EXERCISE GOAL:
Those lines of the data that hold the word "text" are to be copied out.

DATA BELOW:

++++

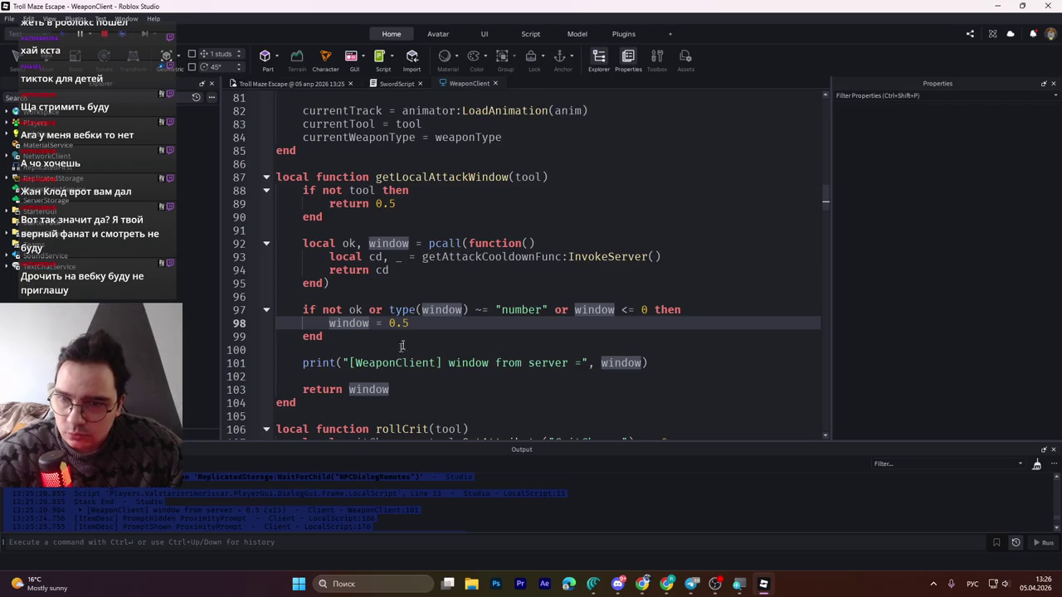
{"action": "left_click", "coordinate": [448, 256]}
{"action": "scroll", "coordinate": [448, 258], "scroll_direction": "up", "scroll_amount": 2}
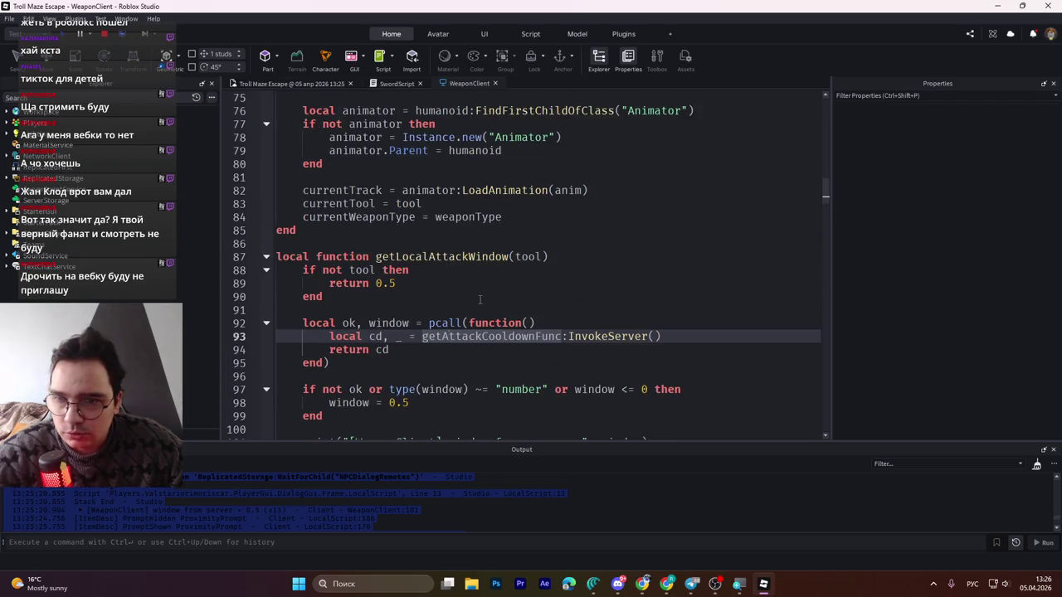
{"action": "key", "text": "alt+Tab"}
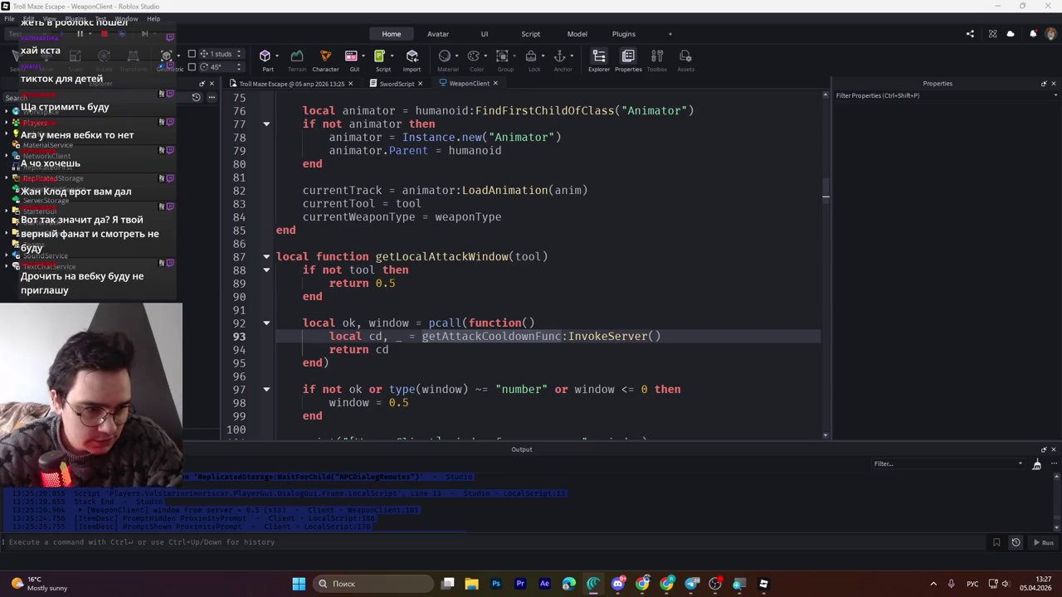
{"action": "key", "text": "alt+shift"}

++++

EXERCISE RESULT:
{"action": "key", "text": "alt+Tab"}
{"action": "key", "text": "alt+shift"}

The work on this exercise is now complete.